■ Task goal
For this exercise, write out each entry below exactly as it reads.

[Provided material Boundary: Start]

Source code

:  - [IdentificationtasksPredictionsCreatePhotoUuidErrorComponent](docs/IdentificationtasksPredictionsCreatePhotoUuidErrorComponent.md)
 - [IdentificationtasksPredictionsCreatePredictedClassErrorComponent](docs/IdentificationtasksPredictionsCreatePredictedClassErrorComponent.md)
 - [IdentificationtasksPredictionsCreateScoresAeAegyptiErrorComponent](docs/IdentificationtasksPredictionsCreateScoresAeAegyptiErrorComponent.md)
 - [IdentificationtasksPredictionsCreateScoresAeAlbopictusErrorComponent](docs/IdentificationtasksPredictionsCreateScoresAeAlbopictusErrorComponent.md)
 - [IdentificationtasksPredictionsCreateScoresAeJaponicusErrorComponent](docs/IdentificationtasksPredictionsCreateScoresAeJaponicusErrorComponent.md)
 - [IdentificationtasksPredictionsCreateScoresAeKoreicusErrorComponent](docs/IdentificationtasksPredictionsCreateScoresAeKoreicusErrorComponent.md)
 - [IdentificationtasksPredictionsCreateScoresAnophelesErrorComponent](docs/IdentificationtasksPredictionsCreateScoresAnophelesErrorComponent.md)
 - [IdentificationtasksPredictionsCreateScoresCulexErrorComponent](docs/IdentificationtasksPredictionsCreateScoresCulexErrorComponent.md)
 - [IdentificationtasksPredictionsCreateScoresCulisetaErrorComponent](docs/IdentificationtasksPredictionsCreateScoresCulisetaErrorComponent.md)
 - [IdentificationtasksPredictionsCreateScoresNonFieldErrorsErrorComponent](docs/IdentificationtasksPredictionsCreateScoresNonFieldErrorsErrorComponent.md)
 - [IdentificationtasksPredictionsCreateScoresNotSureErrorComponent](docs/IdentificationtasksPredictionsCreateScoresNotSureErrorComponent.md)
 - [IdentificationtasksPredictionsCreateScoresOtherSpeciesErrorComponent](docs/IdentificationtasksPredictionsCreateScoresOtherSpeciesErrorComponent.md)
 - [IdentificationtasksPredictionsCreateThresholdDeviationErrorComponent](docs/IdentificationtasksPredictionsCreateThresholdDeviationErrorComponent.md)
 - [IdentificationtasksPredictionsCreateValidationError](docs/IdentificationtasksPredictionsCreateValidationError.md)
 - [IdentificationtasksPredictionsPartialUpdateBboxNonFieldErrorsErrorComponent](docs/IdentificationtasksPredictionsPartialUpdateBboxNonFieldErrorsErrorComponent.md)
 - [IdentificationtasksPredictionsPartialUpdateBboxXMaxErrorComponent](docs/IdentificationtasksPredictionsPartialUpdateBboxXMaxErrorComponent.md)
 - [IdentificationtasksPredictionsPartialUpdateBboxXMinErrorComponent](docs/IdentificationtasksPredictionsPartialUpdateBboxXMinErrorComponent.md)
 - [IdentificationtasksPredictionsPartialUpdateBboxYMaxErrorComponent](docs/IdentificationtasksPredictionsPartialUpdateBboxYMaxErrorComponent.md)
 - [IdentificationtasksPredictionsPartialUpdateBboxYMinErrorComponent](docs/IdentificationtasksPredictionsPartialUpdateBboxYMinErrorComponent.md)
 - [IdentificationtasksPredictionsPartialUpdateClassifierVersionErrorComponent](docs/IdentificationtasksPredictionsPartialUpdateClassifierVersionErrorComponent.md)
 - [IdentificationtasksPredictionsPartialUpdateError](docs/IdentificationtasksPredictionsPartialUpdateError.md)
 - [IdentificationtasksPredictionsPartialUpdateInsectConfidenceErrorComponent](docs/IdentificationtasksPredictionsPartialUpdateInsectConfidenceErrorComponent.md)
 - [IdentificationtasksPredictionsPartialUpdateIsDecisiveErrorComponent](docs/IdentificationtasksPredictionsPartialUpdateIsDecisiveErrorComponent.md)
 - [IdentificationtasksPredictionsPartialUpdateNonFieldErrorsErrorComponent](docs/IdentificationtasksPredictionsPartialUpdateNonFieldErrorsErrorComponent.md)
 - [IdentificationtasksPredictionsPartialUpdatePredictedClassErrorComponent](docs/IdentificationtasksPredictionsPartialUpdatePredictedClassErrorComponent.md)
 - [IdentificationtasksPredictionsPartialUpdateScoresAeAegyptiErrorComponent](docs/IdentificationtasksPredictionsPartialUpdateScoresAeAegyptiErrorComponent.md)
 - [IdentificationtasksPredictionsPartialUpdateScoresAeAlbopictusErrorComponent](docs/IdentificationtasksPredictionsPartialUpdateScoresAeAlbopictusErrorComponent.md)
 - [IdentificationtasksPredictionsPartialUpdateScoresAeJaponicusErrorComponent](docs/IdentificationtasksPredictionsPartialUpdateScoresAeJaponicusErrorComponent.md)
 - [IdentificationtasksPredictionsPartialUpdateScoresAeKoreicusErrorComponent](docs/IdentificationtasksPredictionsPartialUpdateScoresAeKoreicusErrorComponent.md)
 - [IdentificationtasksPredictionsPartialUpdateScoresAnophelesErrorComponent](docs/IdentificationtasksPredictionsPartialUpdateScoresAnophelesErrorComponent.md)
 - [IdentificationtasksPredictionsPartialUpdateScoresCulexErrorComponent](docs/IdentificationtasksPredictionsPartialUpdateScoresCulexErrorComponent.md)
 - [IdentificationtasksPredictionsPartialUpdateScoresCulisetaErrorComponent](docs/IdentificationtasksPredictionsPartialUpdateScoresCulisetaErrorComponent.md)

[Provided material Boundary: End]

■ Exercise answer
Source code

:  - [IdentificationtasksPredictionsCreatePhotoUuidErrorComponent](docs/IdentificationtasksPredictionsCreatePhotoUuidErrorComponent.md)
 - [IdentificationtasksPredictionsCreatePredictedClassErrorComponent](docs/IdentificationtasksPredictionsCreatePredictedClassErrorComponent.md)
 - [IdentificationtasksPredictionsCreateScoresAeAegyptiErrorComponent](docs/IdentificationtasksPredictionsCreateScoresAeAegyptiErrorComponent.md)
 - [IdentificationtasksPredictionsCreateScoresAeAlbopictusErrorComponent](docs/IdentificationtasksPredictionsCreateScoresAeAlbopictusErrorComponent.md)
 - [IdentificationtasksPredictionsCreateScoresAeJaponicusErrorComponent](docs/IdentificationtasksPredictionsCreateScoresAeJaponicusErrorComponent.md)
 - [IdentificationtasksPredictionsCreateScoresAeKoreicusErrorComponent](docs/IdentificationtasksPredictionsCreateScoresAeKoreicusErrorComponent.md)
 - [IdentificationtasksPredictionsCreateScoresAnophelesErrorComponent](docs/IdentificationtasksPredictionsCreateScoresAnophelesErrorComponent.md)
 - [IdentificationtasksPredictionsCreateScoresCulexErrorComponent](docs/IdentificationtasksPredictionsCreateScoresCulexErrorComponent.md)
 - [IdentificationtasksPredictionsCreateScoresCulisetaErrorComponent](docs/IdentificationtasksPredictionsCreateScoresCulisetaErrorComponent.md)
 - [IdentificationtasksPredictionsCreateScoresNonFieldErrorsErrorComponent](docs/IdentificationtasksPredictionsCreateScoresNonFieldErrorsErrorComponent.md)
 - [IdentificationtasksPredictionsCreateScoresNotSureErrorComponent](docs/IdentificationtasksPredictionsCreateScoresNotSureErrorComponent.md)
 - [IdentificationtasksPredictionsCreateScoresOtherSpeciesErrorComponent](docs/IdentificationtasksPredictionsCreateScoresOtherSpeciesErrorComponent.md)
 - [IdentificationtasksPredictionsCreateThresholdDeviationErrorComponent](docs/IdentificationtasksPredictionsCreateThresholdDeviationErrorComponent.md)
 - [IdentificationtasksPredictionsCreateValidationError](docs/IdentificationtasksPredictionsCreateValidationError.md)
 - [IdentificationtasksPredictionsPartialUpdateBboxNonFieldErrorsErrorComponent](docs/IdentificationtasksPredictionsPartialUpdateBboxNonFieldErrorsErrorComponent.md)
 - [IdentificationtasksPredictionsPartialUpdateBboxXMaxErrorComponent](docs/IdentificationtasksPredictionsPartialUpdateBboxXMaxErrorComponent.md)
 - [IdentificationtasksPredictionsPartialUpdateBboxXMinErrorComponent](docs/IdentificationtasksPredictionsPartialUpdateBboxXMinErrorComponent.md)
 - [IdentificationtasksPredictionsPartialUpdateBboxYMaxErrorComponent](docs/IdentificationtasksPredictionsPartialUpdateBboxYMaxErrorComponent.md)
 - [IdentificationtasksPredictionsPartialUpdateBboxYMinErrorComponent](docs/IdentificationtasksPredictionsPartialUpdateBboxYMinErrorComponent.md)
 - [IdentificationtasksPredictionsPartialUpdateClassifierVersionErrorComponent](docs/IdentificationtasksPredictionsPartialUpdateClassifierVersionErrorComponent.md)
 - [IdentificationtasksPredictionsPartialUpdateError](docs/IdentificationtasksPredictionsPartialUpdateError.md)
 - [IdentificationtasksPredictionsPartialUpdateInsectConfidenceErrorComponent](docs/IdentificationtasksPredictionsPartialUpdateInsectConfidenceErrorComponent.md)
 - [IdentificationtasksPredictionsPartialUpdateIsDecisiveErrorComponent](docs/IdentificationtasksPredictionsPartialUpdateIsDecisiveErrorComponent.md)
 - [IdentificationtasksPredictionsPartialUpdateNonFieldErrorsErrorComponent](docs/IdentificationtasksPredictionsPartialUpdateNonFieldErrorsErrorComponent.md)
 - [IdentificationtasksPredictionsPartialUpdatePredictedClassErrorComponent](docs/IdentificationtasksPredictionsPartialUpdatePredictedClassErrorComponent.md)
 - [IdentificationtasksPredictionsPartialUpdateScoresAeAegyptiErrorComponent](docs/IdentificationtasksPredictionsPartialUpdateScoresAeAegyptiErrorComponent.md)
 - [IdentificationtasksPredictionsPartialUpdateScoresAeAlbopictusErrorComponent](docs/IdentificationtasksPredictionsPartialUpdateScoresAeAlbopictusErrorComponent.md)
 - [IdentificationtasksPredictionsPartialUpdateScoresAeJaponicusErrorComponent](docs/IdentificationtasksPredictionsPartialUpdateScoresAeJaponicusErrorComponent.md)
 - [IdentificationtasksPredictionsPartialUpdateScoresAeKoreicusErrorComponent](docs/IdentificationtasksPredictionsPartialUpdateScoresAeKoreicusErrorComponent.md)
 - [IdentificationtasksPredictionsPartialUpdateScoresAnophelesErrorComponent](docs/IdentificationtasksPredictionsPartialUpdateScoresAnophelesErrorComponent.md)
 - [IdentificationtasksPredictionsPartialUpdateScoresCulexErrorComponent](docs/IdentificationtasksPredictionsPartialUpdateScoresCulexErrorComponent.md)
 - [IdentificationtasksPredictionsPartialUpdateScoresCulisetaErrorComponent](docs/IdentificationtasksPredictionsPartialUpdateScoresCulisetaErrorComponent.md)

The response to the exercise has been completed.